Не мир, но меч | страница 96
— Учить ли детей языкам и прочему? — спросил кто-то.
— Что же худого знать что-нибудь? — отвечал Серафим и тотчас прибавил: — Где мне, младенцу, отвечать против твоего разума? Спроси кого поумнее.
И в этой усмешке — опять та же тихая брезгливость, тайное неблагословение, которое убийственнее всяких проклятий, опять „дурной глаз“.
Перед смертью он предсказывал дивеевским сестрам торжество их обители.
— Какая великая радость-то будет! Колокол-то московский Ивана Великого сам придет к вам по воздуху. Когда его повесят да в первый-то раз ударят и он загудит, тогда мы с вами проснемся. Вся вселенная услышит и удивится. О, во, матушки вы мои, какая будет радость! Среди лета запоют Пасху! Приедет к нам царь и вся фамилия!
И так для Серафима приезд русского царя равняется Пасхе Господней, воскресению мертвых.
— Но эта радость будет на самое короткое время, — продолжает он. — Что же далее, матушки, будет… Такая скорбь… чего от начала мира не было. Ангелы едва будут успевать брать души.

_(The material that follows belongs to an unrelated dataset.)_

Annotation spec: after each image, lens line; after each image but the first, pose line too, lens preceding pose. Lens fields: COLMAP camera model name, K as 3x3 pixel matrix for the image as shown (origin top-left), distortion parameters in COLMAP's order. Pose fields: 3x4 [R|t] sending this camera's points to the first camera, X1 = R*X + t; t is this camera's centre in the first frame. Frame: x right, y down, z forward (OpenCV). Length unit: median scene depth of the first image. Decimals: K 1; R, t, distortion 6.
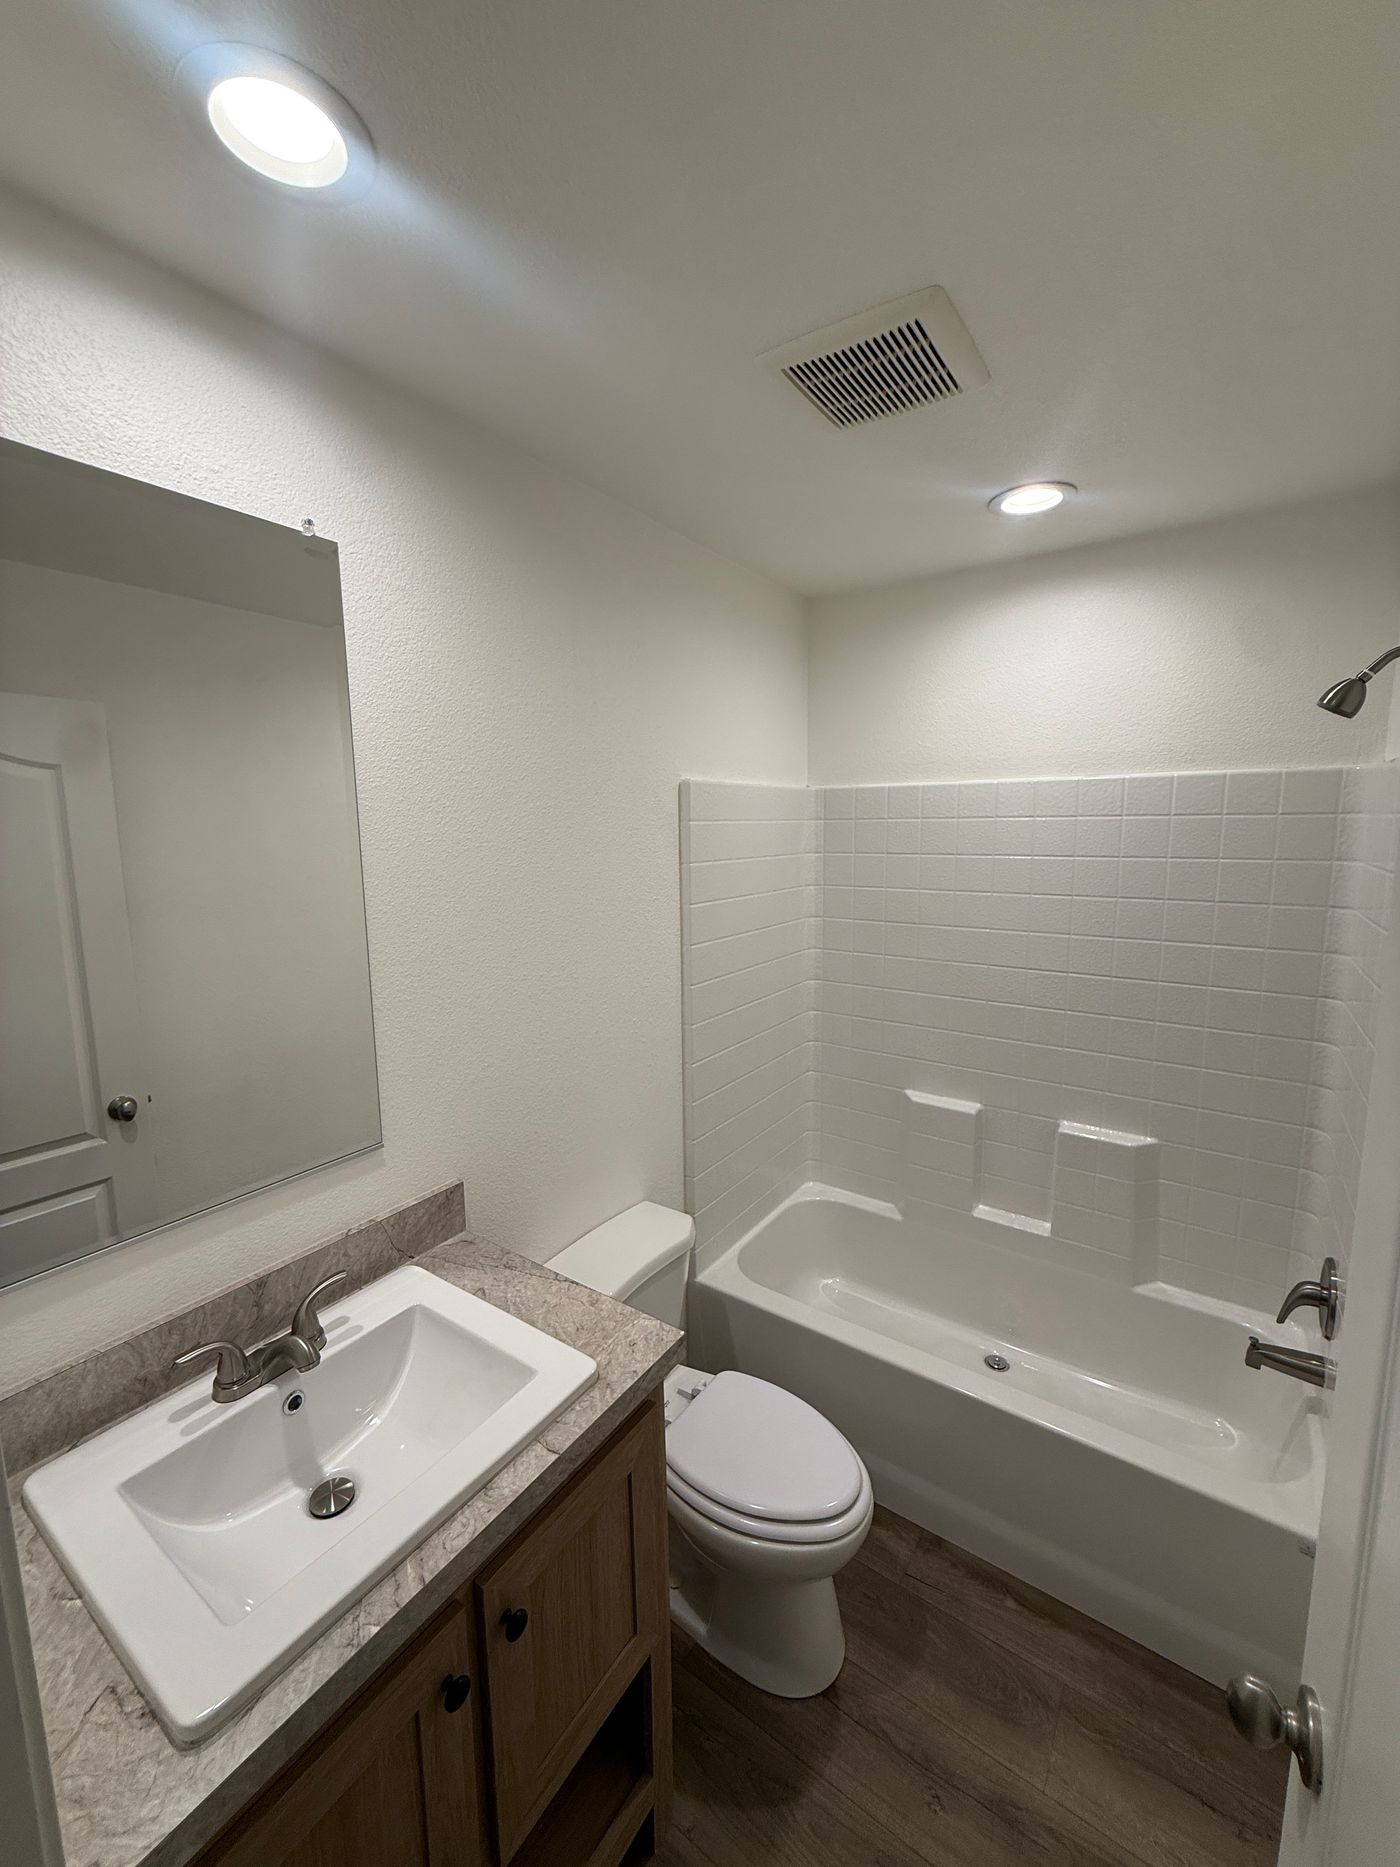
lens RADIAL K [[743.4, 0, 703.6], [0, 743.4, 947.0], [0, 0, 1]] dist [0.001719, -0.000020]
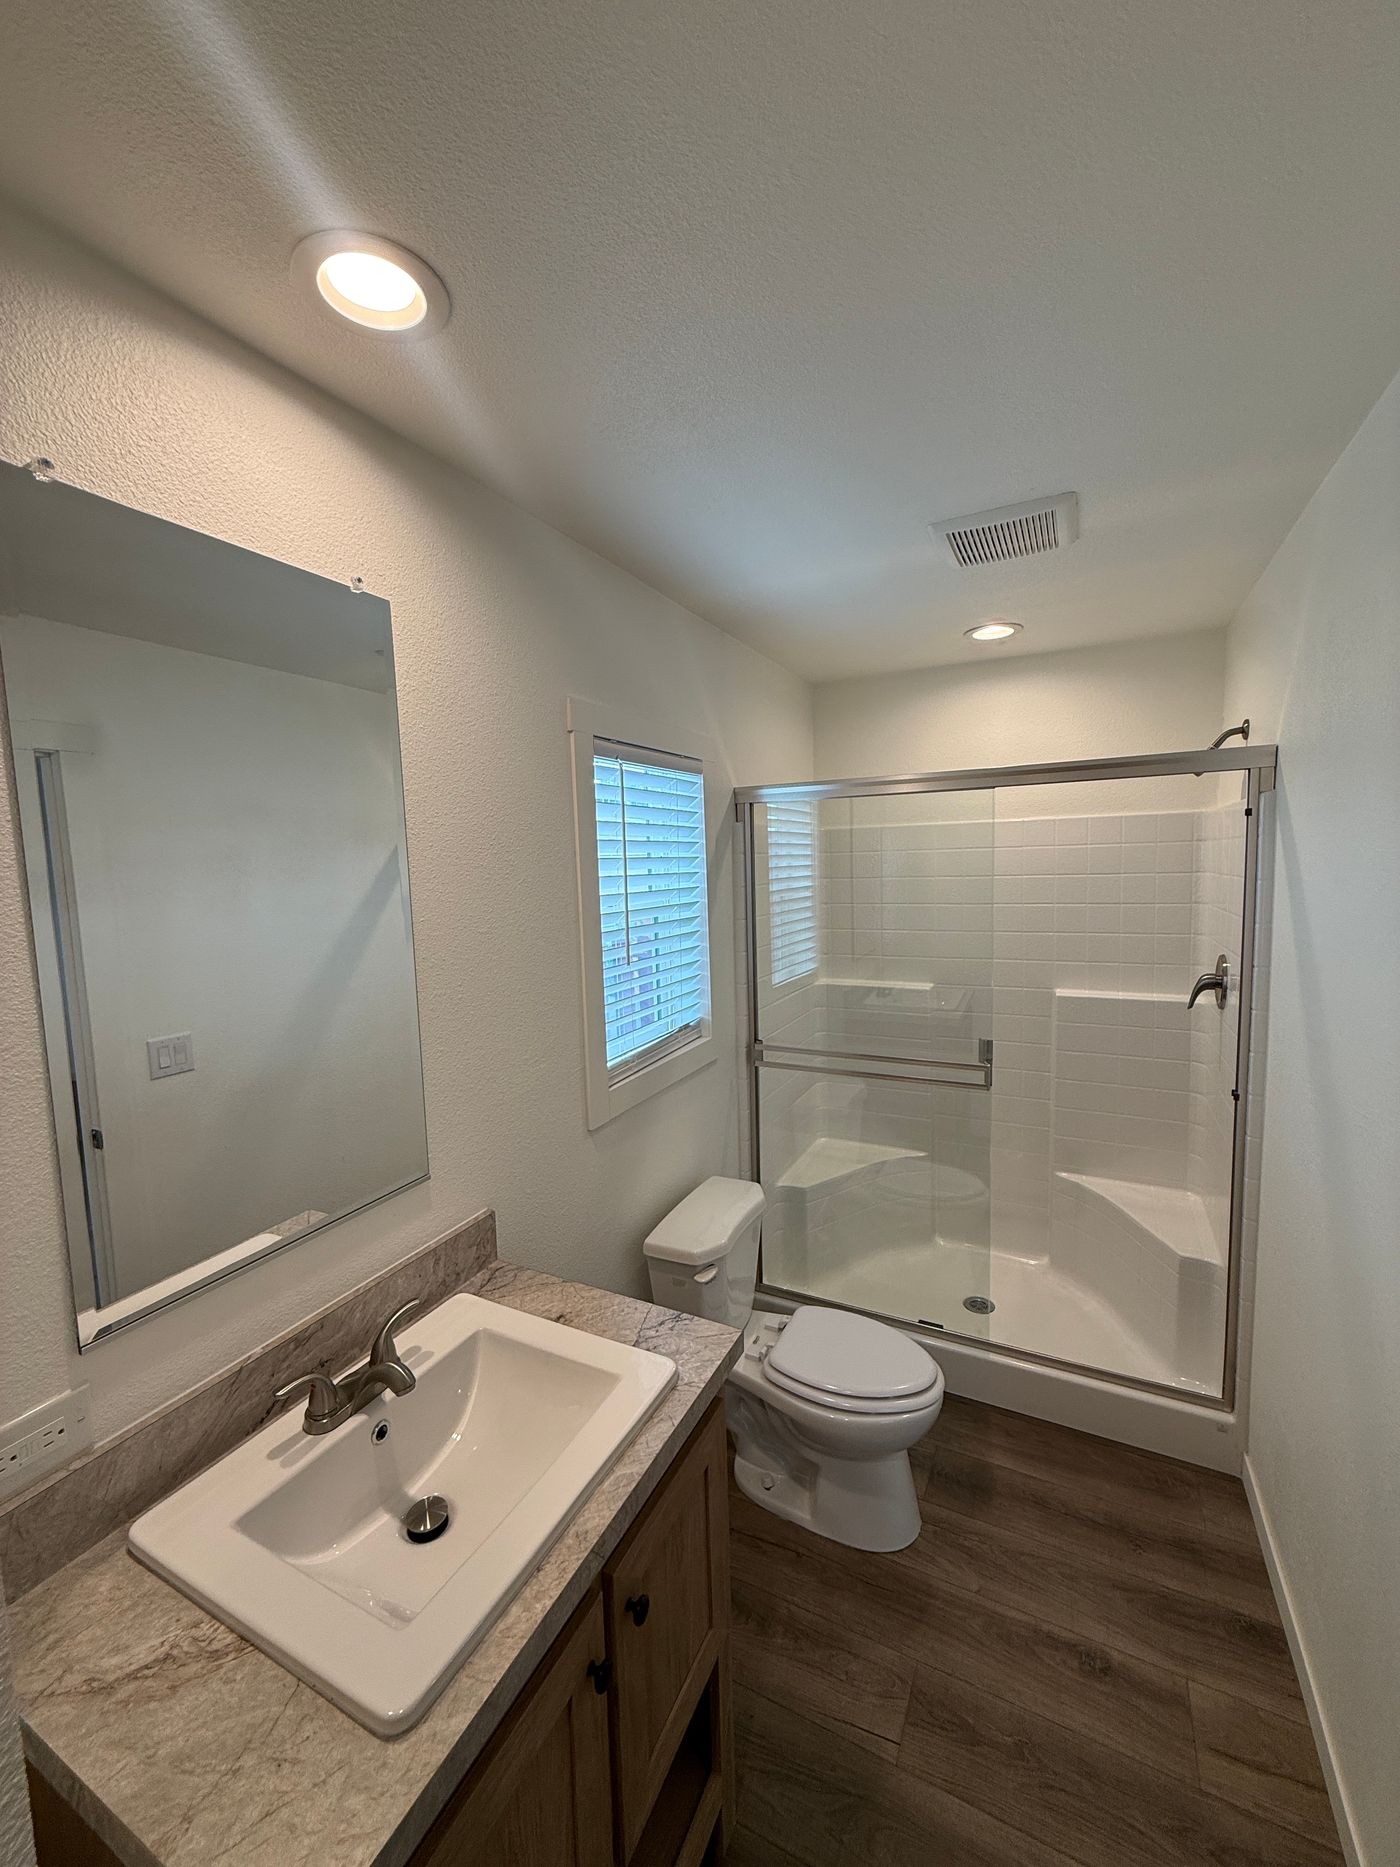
lens RADIAL K [[743.4, 0, 704.7], [0, 743.4, 946.8], [0, 0, 1]] dist [0.001719, -0.000020]
pose [[0.990185, -0.021971, 0.138027, -0.242681], [0.029781, 0.998054, -0.054779, 0.025765], [-0.136555, 0.058352, 0.988912, -0.097226]]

И светлое лицо батюшки вдруг изменилось, померкло; спустя головку, он поник долу, и слезы струями полились по щекам».
От этой же самой скорби плачет и «второй Серафим», «безумная Палага», особенно с 1 марта 1881 г., с убийства Александра II. «Как слышно стало, что у нас творится на Руси, какие пакости да беззакония, то уж как она, сердечная, бывало, плакала-то; уж и не скрывалась, и почти не переставала плакать, глаза даже у нее загноились и заболели от этих слез.
— Что это значит, матушка, — говорю я, — что ты все так страшно плачешь?
— Эх, говорит, если бы ты знала это, весь бы свет теперь заставила плакать!»
Для обоих Серафимов, и если бы их было не два, а десять, то для всех одинаково освобождение России — «пакость и беззаконие».
При всяких попытках оторвать православие от самодержавия, соединить христианство с революцией мне вспоминается опущенная головка, померкшее личико батюшки Серафима и по щекам его струящиеся слезы. Не эти ли слезы единственный подлинный ответ всей русской святости на русское освобождение? Светлое лицо Серафима померкло и все больше меркнет, темнеет, чернеет, становится страшным лицом «черных сотен». Христианство и свобода — вода и огонь: если огонь сильнее, то от воды остается лишь теплый пар — церковная реформация; если вода сильнее, то от огня остается лишь мокрый пепел — политическая реставрация.
Для Серафима конец самодержавия есть конец православия, а конец православия — конец мира, пришествие антихриста.